▸ Tasks
1. Answer these questions using the passage on Neutron and bridge MTUs:
(a) What MTU does the tap device have when a VM boots on a VXLAN-backed network?
(b) According to the passage, what handles all inter-domain communication?
(c) What is the first issue the passage names with the Neutron patch?
2. Write the next part of the passage on Neutron and bridge MTUs, picking up after its final sentence.

*** Opening Passage to read ***

It all works as long as all devices we plug into br-int belong to networks with identical MTUs. But since Neutron allows for different MTUs, the assumption does not hold.
While Neutron indeed plugs devices that belong to different broadcast domains into the same switch, it does not mean to allow traffic that belong to different domains to be switched. (All inter-domain communication is handled by virtual routers that are implemented as network namespaces.) Isolation is achieved thru local vlan tagging. Quoting:
"All VM VIFs are plugged into the integration bridge. VM VIFs on a given virtual network share a common “local” VLAN (i.e. not propagated externally). The VLAN id of this local VLAN is mapped to the physical networking details realizing that virtual network.”
What it means is that while devices are plugged into the same bridge, due to the additional layer of isolation, Neutron effectively uses a single bridge as a set of switches, one per network participating in the bridge setup.
So back to MTU. When I boot a VM using a VXLAN backed network, the tap device of MTU=1450 is plugged into the br-int bridge, which lowers the bridge MTU to 1450. Then when I plug a device that belongs to a GRE network (MTU = 1458) into that same bridge, the GRE network backed device also gets its MTU reduced to 1450, and no ‘ip link’ commands allow to raise it to the intended MTU=1458.
Curiously, when I move the latter device into a network namespace and try to set MTU on that same device, it works. (Jiri Benc told me that it’s missing validation in vswitchd code that allows it). We actually utilized that magic in a fix in Neutron to make router devices (that are in a namespace) to get intended MTU values: https://review.openstack.org/#/c/327651/ where we now first move the device in a namespace, and only then set its MTU.
There are several issues with the Neutron patch. First, it relies on a bug in Open vSwitch. Second, it does not solve the problem for other devices that are plugged into br-int and that don’t belong to separate namespaces (which are all VM VIFs in OpenStack).

*** Closing Passage to read ***
*** Opening Data for review ***

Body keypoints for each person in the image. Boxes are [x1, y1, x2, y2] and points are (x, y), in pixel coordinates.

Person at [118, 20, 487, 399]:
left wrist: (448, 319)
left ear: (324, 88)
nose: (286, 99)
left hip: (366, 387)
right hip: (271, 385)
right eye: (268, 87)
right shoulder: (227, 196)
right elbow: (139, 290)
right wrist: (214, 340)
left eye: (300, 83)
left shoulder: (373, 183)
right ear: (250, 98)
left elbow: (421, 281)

*** Closing Data for review ***
*** Opening Data for review ***

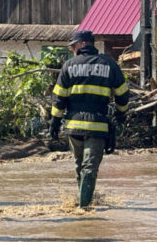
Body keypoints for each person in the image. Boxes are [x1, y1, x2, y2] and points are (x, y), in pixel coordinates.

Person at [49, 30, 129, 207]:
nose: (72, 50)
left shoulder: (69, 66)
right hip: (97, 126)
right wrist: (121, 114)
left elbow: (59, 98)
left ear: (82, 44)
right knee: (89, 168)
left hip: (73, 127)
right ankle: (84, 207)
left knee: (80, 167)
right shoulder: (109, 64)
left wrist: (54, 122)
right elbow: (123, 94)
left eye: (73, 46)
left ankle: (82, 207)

*** Closing Data for review ***

▸ Response list
1.
(a) 1450
(b) Virtual routers that are implemented as network namespaces
(c) It relies on a bug in Open vSwitch.

2.
One idea that was mentioned to me by Jiri Benc is to reimplement Neutron bridge setup to use multiple bridges, one per network. In that way, there won’t be a need to have devices with different MTUs on the same integration bridge. Isolation between domains would also be simplified, because now we would not need to maintain any local VLAN tagging rules to isolate domains from each other; isolation would naturally happen, since now all connection paths between domains will have an L3 layer (namespace) on their road.
If we would start from scratch, it would probably be the best idea with little drawbacks. Sadly, we are looking at a huge number of setups that rely on a single bridge for multiple domains, and as I said before, it’s not just Neutron. Migrating those existing workloads to a new better bridge setup would be a huge pain, and I am not even sure whether it’s possible to replace them without full migration of workloads to other nodes. That’s a huge engineering work, and something that would need to happen in all affected SDN solutions.
One alternative to that could be kernel/vSwitch layer allowing to relax the ‘least of all device MTUs’ rule for some setups that explicitly ask for that. If only such an option would be available to SDN controllers, it could be utilized by them to be able to keep their existing single bridge setup.
And that’s the end of the story. So, what do you think of the problem? Is alternative proposed viable? If so, what’s the proper place for such configuration to exist - kernel or ovs?
I would be glad to find some solution that is acceptable by both Neutron as well as Open vSwitch communities, and something that we both can support in the long run.